Читать «Марк Таугер о голоде, геноциде и свободе мысли на Украине» онлайн - страница 21

Марк Б. Таугер

Во-вторых, правительство предприняло конкретные меры по обеспечению нескольких сотен тысяч крестьян продовольствием. Вполне очевидно, что помогая менее чем 20 % всего населения регионов, пострадавших от неурожая, правительство не включило в программу помощи всех, нуждавшихся в пище. Этот факт подтверждается и усилиями чиновников на местах, старавшихся так распределить ресурсы, чтобы накормить больше людей, чем было предусмотрено планом. Задержки бюрократического характера, непредвиденные вмешательства со стороны центральных органов советской власти и, естественно, неурожай — все эти факторы препятствовали выполнению программы помощи.

Тем не менее учреждения и чиновники всех уровней действительно оперативно и организованно реагировали на ситуацию. Они достойно выполняли работу, ставили перед собой только достижимые цели и реализовывали их. Среди стоявших перед ними задач было повышение объемов сельскохозяйственного производства, но сорвано оно было не сопротивлением крестьян (в форме сокращения посевных площадей), а экстремальными погодными условиями.
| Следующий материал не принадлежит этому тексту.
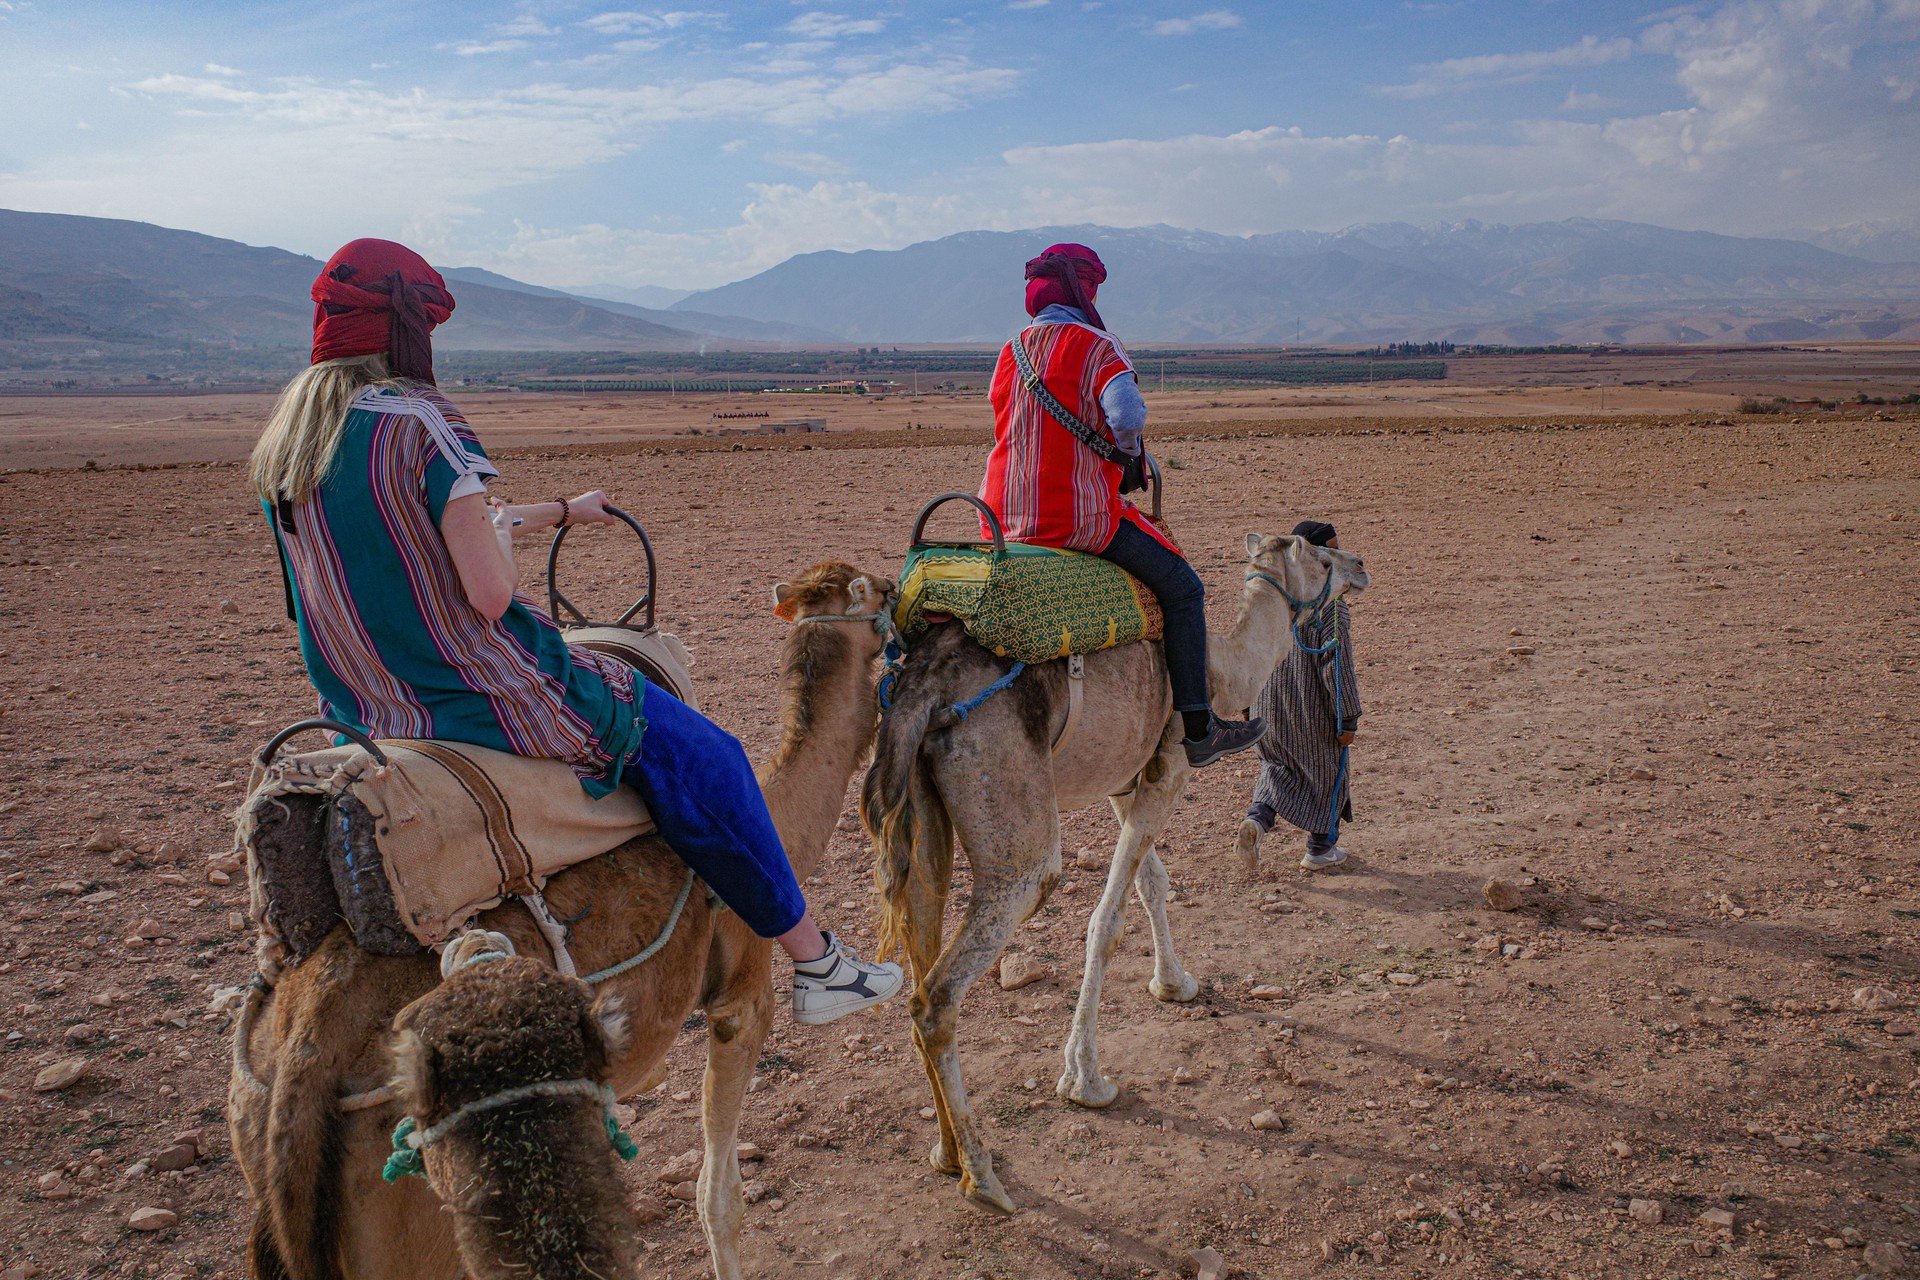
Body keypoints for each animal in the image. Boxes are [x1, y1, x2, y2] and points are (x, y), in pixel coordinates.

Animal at [236, 564, 894, 1280]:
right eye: (878, 590)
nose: (899, 592)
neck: (782, 815)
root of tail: (303, 1057)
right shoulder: (741, 999)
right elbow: (718, 1199)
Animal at [864, 529, 1374, 1212]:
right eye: (1321, 559)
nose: (1359, 565)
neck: (1223, 669)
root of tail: (922, 688)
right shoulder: (1169, 770)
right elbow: (1105, 920)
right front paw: (1085, 1079)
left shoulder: (1124, 780)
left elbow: (1153, 883)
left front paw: (1175, 983)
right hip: (1017, 829)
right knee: (942, 989)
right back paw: (983, 1175)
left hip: (919, 817)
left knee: (921, 936)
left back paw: (945, 1153)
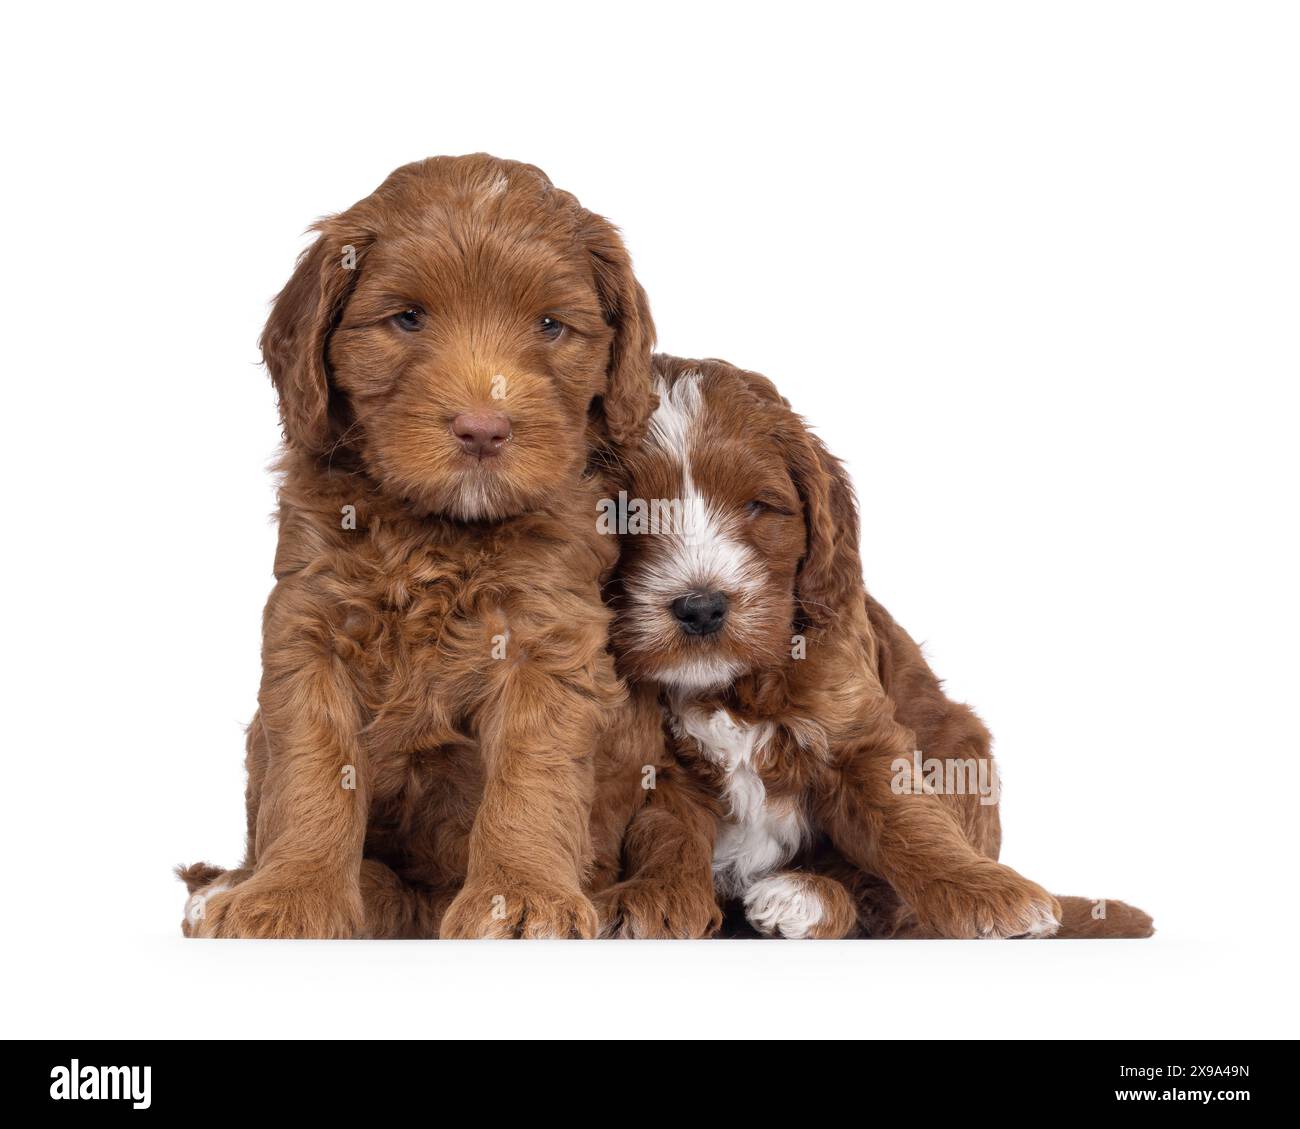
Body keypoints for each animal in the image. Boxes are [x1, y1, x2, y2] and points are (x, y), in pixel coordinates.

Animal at [178, 154, 655, 941]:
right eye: (407, 317)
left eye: (551, 325)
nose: (483, 427)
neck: (436, 530)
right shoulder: (310, 621)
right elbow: (312, 768)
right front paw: (292, 895)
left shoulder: (547, 633)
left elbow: (531, 772)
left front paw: (521, 895)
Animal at [595, 356, 1154, 941]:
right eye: (625, 512)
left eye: (757, 506)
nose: (702, 607)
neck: (728, 684)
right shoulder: (660, 765)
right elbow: (665, 832)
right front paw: (653, 898)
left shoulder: (857, 735)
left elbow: (907, 821)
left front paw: (989, 894)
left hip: (962, 745)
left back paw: (804, 897)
Более того, как уже отмечалось, осенью 1928-го и весной 1929-го крестьяне в действительности засеяли существенно больше площадей, чем ранее.

В-третьих, в вопросах поставки продовольствия в 1928–1929 гг. Украина вовсе не выполняла роль сырьевой колонии для России, как утверждал в свое время Волобуев. Как уже отмечалось, во время этого кризиса и голода Украина получила больше продовольствия, чем вывезла в другие республики. Несмотря на то что этот единичный пример неспособен полностью опровергнуть аргументы Волобуева, он вполне показателен. В данном случае советские власти пошли на существенные уступки Украине, отреагировав на, несомненно, природный катаклизм, и передали из России в Украину необходимые ресурсы для оказания продовольственной помощи и восстановления сельского хозяйства.

Во многих работах, посвященных советскому режиму и крестьянству, упор делается на карательном и эксплуататорском характере политики правительства и воплощении ее в жизнь чиновниками. Авторы этих работ утверждают, что подобная практика укоренилась во времена гражданской войны, пошла на убыль во времена нэпа, но затем возродилась во время зернового кризиса и стала единственным вариантом отношений между крестьянами и государством — базовым элементом советского тоталитаризма, фундаментально отличающимся от «нормального» государства.

Представленные в данной работе свидетельства открывают перед читателем другую грань советского режима — обеспокоенность необходимостью смягчить страдания (а вовсе не создавать их), особенно в период зернового кризиса. Это правда, что ведомства по оказанию помощи в 1928–1929 гг. действительно пытались ограничить размеры помощи беднейшему крестьянству, кормящим матерям и новорожденным. С одной стороны, это выглядит как жестокость, но некоторые западные организации по оказанию помощи во время голода 1921–1923 гг. использовали этот же принцип. Например, менониты, оказывавшие помощь в Украине, отказывались помогать тем, у кого были хоть какие-нибудь активы, к примеру лошадь. Такая политика стала отражением существовавшего дефицита продуктовых запасов, который испытывали упомянутые учреждения, и подобная ситуация была характерна для страны в целом, в оба периода голода.